When we think of security we generally get a mental picture of a war against viruses and hackers. The reason for this is that these are by far the most common threats an administrator will face; however, it’s important to keep in mind that while common they are not the only threats and neither are they the most dangerous.
Administrators face various threats and they generally have software available to help them perform their duties – virus scanners, patch deployment tools, log analysers and vulnerability scanners are all effective against most attacks. There is one insidious threat however, that is designed to be very stealthy, no software can generally detect its presence and when triggered its effect can be devastating. I am talking about a logical bomb.
What is a logical bomb?
A logical bomb is a piece of code that is slipped into a script or application which a business uses generally planted there for insurance or revenge purposes. It is likely to be used by an employee who fears that he might get fired soon and wants to get revenge should that happen. At other times it is deployed as part of a larger plan to make money or cause financial loss to the business. A logical bomb is designed to silently wait for a trigger. The trigger can be a specific date or any special condition, for example monitoring for a file or a code to appear on a specific website. Once the conditions are met the logical bomb would go off and in most cases it is generally designed to wipe out and do as much damage as possible to a company IT infrastructure.
Perhaps the most famous use of a logical bomb was actually by the CIA in 1982. Having been tipped off that the KGB was planning to steal a pipe line control system they had a logical bomb inserted in the code. This had allegedly led to an explosion so big that it was seen from space.
Logical bombs are not a tool used exclusively by spies; there were many cases in which people were caught planting logical bombs sometimes for revenge but also for gain. In 1992 a General Dynamics employee was arrested after a logical bomb he planted was discovered. His motivation was for the logical bomb to cause damage after he leaves the company so that he would later be employed as a highly paid consultant to fix the damage which the same bomb caused. In 2006 Roger Duronio, unhappy with a bonus he got, set a logical bomb that when triggered wiped out the company web server. His plan was to prevent trading by the company for a time which he hoped would drive the company stock down. He planned to short sell his shares and make a profit from the disaster.
How would one protect against Logical Bombs?
There aren’t many options that one can employ against logical bombs. The biggest problem is that they can be deployed virtually anywhere – on the perpetrator’s personal machine, on a test machine, hidden in a script, hidden in the code of a product, hidden in a SQL Server or even in a service. Some of these vectors can, however, be protected by employing good auditing and monitoring software.
A Source Control System might expose a suspicious modification on a script by a developer who generally doesn’t need to modify the particular file. IT may also detect an inconsistency if the file changed without going through the source control system; however, it will not be effective in every possible case.
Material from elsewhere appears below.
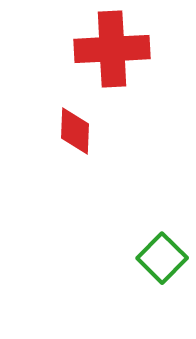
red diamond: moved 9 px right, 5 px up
Periodical Code Review is an expensive option but can help avoid disaster. One nightmare scenario for a company would be that of a logical bomb being planted in the software that the company ships to customers. If such a logical bomb was designed to wipe customers’ systems on trigger, the legal and financial loss of such an event would be incalculable not to mention the complete demolition of the brand name.
Segregation of duties is a system that might offer some protection against logical bombs. By having different employees restricted to a specific task, a potential attacker will have to expose himself to carry out such an attack. For example if an attacker were to try and change a script on a web server to introduce a logic bomb where segregation of duties is being employed, such an attacker will have to get access to the source code, modify the file and have the script uploaded. Each step with the exception of the code changes need to be performed by employees other than the attacker. While it might not be difficult for that person to invent a reason in order to get access to the source code and get it uploaded, the fact that he would be exposing himself could prove to be an effective deterrent.
Employing backups and an effective disaster recovery plan is perhaps the safest option. Should a logical bomb trigger and delete data/bring down servers you will want to have a mechanism in place to revert as quickly as possible and minimize the damage.
Have you ever had any issues with logical bombs? How did you find it and fix it?